Em 2013 uma campanha intitulada “Abusos Não Mais”, foi ao ar
nos canais de mídia social, Twitter e Facebook. A campanha contra a violência doméstica é pioneira na Arábia Saudita.
Mostra uma mulher coberta com o véu islâmico e com marcas de
agressão no olho, seguida
do slogan: “Algumas coisas não podem ser escondidas”.
Por fim, o filme de Haifaa al-Mansour chama a atenção para as particularidades das lutas das mulheres
sauditas e, de um modo geral, no mundo islâmico. A religião, sistema cultural
(Geertz) sob o qual se fundamenta o regime de restrições às liberdades femininas,
diferentemente do Ocidente, é usada pelas feministas muçulmanas como
instrumento de luta por direitos civis e liberdades. Wadjda aprendeu a usar a
religião para conquistar pequenas vitórias. A competição escolar de conhecimentos
e recitação do Alcorão, mencionada anteriormente, é para ela a oportunidade de
ganhar dinheiro para comprar a tão sonhada bicicleta. A menina faz uso tático e
invertido da religião para alcançar seus objetivos.

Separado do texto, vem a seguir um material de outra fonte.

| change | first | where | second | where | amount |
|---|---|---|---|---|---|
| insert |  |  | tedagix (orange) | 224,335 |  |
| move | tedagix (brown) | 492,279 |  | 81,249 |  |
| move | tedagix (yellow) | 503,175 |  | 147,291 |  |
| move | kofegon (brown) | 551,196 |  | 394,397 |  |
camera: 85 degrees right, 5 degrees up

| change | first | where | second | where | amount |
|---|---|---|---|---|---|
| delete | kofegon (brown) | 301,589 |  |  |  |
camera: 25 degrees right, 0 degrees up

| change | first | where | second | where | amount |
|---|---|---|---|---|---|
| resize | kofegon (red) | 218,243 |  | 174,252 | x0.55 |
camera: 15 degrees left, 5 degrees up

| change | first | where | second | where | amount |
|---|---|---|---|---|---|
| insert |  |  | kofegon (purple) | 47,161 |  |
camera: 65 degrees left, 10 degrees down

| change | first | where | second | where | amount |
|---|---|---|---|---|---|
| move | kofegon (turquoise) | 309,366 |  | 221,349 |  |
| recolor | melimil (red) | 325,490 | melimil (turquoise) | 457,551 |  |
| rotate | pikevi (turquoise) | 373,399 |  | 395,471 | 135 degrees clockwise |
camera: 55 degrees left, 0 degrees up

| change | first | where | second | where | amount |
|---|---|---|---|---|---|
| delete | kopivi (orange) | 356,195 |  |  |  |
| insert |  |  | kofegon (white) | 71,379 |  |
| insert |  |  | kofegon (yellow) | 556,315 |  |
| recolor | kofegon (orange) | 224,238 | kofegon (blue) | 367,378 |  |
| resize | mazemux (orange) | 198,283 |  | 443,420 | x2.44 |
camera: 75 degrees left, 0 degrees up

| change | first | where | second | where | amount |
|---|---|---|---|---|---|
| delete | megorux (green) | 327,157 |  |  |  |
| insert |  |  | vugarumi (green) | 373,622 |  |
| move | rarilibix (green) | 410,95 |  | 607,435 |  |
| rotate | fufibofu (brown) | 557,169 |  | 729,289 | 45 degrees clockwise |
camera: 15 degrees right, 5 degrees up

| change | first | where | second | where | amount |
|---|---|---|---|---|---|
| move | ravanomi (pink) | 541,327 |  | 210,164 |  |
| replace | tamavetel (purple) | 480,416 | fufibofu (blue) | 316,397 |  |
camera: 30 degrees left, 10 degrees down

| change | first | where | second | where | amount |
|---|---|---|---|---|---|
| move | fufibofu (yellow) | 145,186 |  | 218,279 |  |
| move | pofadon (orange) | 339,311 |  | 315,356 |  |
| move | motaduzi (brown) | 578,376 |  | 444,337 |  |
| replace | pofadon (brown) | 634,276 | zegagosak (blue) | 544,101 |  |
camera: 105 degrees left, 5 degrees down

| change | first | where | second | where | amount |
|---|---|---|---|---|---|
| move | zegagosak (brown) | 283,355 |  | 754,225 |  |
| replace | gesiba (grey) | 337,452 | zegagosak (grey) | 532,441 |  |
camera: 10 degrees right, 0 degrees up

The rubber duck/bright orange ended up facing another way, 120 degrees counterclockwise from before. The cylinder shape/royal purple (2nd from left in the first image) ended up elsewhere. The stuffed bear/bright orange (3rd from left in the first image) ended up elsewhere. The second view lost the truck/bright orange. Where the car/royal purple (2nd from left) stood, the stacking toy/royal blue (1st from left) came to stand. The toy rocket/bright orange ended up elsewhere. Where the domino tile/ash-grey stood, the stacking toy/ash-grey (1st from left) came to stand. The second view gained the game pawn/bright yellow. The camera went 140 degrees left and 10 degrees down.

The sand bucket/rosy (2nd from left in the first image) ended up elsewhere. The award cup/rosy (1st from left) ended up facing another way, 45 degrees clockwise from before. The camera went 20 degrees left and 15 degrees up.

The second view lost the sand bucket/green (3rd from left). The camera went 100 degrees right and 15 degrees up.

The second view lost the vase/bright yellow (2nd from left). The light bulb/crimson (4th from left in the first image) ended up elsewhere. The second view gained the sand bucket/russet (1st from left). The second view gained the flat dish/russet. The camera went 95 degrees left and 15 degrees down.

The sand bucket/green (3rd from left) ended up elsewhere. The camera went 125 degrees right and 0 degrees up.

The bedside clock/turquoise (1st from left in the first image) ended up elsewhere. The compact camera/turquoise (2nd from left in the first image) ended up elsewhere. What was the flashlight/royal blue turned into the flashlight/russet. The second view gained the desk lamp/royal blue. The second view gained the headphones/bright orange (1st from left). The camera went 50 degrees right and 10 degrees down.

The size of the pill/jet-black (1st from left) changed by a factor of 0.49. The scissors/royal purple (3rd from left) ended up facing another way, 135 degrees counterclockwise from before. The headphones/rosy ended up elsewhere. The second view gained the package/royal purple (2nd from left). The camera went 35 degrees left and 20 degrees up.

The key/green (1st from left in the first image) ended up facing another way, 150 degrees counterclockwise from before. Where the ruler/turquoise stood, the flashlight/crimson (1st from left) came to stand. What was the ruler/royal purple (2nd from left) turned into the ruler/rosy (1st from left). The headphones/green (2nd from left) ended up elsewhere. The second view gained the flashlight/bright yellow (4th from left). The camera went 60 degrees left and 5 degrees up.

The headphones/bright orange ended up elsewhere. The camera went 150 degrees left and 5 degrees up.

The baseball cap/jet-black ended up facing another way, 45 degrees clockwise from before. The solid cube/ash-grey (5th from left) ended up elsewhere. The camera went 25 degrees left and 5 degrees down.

Num misto de
inocência e esperteza, Wadjda atua astutamente nas fendas sociais, driblando o
discurso dominante e construindo alternativas ao cerceamento das liberdades
femininas. É a arte ordinária de transformar fendas em espaços de liberdade.
“A Arábia Saudita ainda tem um longo caminho a percorrer, as mulheres ainda têm que lutar muito, se unir, se impor... Fazer filmes foi a minha maneira de fazer isso.” (Haifaa al-Mansour).